To see them in the relatively small space of the Heights Theater in Houston was one thing. To experience their current live show is another miracle in and of itself. When The Church come to the states for a show, they are as stripped down as possible—there are no extras, no guitars left unplayed, nothing left to the imagination. They present themselves so well you can’t believe they’re not playing arenas.

In the front row, your could see parents with young children, and all I can say is, in twenty years, you won’t see anyone like The Church playing live in that format. Guitar music is fading away, and the level of musicianship is without equal. This is a one-time deal. There is no one playing this way, and no one capable of ever recreating this level of professional achievement. No one else has a catalog like they do as well. And, at no time have they ever really peaked. There are tremendous songs and albums in every decade of their existence.

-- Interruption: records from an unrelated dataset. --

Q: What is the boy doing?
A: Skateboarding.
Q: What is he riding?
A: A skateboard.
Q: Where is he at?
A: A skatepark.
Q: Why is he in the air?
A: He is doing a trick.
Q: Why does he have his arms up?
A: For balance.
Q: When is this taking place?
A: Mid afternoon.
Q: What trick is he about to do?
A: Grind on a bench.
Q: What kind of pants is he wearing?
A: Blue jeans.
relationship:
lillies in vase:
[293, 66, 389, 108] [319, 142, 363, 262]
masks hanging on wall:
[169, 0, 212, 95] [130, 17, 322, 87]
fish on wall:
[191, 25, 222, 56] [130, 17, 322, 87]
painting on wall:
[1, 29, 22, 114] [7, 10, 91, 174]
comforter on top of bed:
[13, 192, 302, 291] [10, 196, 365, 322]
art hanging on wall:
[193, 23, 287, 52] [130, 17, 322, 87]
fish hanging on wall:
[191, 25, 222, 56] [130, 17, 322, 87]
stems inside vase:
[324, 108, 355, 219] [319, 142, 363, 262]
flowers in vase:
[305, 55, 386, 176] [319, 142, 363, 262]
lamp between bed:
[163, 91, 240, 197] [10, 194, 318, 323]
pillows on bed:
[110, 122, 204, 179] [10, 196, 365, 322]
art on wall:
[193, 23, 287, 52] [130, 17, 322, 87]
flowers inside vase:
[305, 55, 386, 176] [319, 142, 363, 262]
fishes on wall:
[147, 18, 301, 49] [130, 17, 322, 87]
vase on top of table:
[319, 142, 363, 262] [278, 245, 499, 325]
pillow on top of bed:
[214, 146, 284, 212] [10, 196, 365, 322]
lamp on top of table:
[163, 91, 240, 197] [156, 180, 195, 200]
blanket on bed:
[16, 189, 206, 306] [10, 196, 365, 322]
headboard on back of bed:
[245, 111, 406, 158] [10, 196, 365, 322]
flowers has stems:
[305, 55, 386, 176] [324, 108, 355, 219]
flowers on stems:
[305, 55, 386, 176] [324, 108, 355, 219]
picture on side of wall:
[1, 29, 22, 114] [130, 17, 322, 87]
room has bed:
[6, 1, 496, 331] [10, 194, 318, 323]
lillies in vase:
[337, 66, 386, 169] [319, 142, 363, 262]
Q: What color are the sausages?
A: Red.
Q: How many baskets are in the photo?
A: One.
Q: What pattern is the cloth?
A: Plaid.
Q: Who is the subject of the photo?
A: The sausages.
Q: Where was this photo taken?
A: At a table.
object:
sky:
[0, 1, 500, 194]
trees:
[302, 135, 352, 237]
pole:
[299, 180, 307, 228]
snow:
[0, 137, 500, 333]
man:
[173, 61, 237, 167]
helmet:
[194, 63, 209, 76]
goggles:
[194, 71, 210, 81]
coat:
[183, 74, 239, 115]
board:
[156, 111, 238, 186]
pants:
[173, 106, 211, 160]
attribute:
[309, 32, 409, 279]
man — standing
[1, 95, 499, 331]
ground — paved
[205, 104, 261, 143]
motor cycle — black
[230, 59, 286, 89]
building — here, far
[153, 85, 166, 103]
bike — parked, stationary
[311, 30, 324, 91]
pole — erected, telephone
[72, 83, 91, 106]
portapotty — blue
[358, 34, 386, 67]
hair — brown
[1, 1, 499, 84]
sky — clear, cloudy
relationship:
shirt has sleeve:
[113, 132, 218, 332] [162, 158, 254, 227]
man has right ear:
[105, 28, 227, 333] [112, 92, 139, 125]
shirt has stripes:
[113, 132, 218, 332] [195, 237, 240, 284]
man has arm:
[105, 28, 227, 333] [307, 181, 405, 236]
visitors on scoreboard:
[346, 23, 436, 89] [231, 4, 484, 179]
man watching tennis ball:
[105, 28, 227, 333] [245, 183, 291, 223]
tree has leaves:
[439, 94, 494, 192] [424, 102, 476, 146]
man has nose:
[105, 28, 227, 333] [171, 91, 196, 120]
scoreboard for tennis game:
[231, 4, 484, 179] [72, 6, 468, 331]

I would have been happy with all newer songs, but it was great to hear them roar through Starfish in its entirety. The Church are not a nostalgia act. Every song is reworked, reimagined, and experienced anew, and all of the parts are shuffled around. Having heard them live ten years ago, they sound the same but different in all the good ways.

This is still a band that can amaze. Adding Ian Haug to the mix changed the atmosphere but not the spirit of the songs. In a live setting, you are still getting Steve Kilbey and Peter Koppes’ versions of the parts and their overall vision of the band. But, really, you need to see Tim Powles on the drums to really appreciate what the band has evolved into. At one point, he is banging away, one handed, and shaking a tambourine in the other. Another moment, and he’s smashing the drums with the tambourine, nothing ever out of place.

If I could change one thing, I would ask them to add Jeffrey Cain as a full member of the band and make it a five piece. Really, he’s more than a utility infielder. His ability to balance guitar, keyboards and vocals makes the whole show complete. He took Marty’s riff on North, South, East & West and ran with it.

This show was worth the drive there and back again. It was the highlight of the year for me in terms of music.

The stage at the Heights Theater, just before the band came out to play

The stage at the Heights Theater, just before the band came out to play

The full band, from L-R: Peter Koppes, Jeffrey Cain, Tim Powles, Steve Kilbey, Ian Haug

The full band, from L-R: Peter Koppes, Jeffrey Cain, Tim Powles, Steve Kilbey, Ian Haug

Steve Kilbey

Steve Kilbey

I don’t take a lot of photos at shows. These were taken during pauses or moments when it was possible to be unobtrusive about it. I definitely do not use a flash and I did not record anything being played.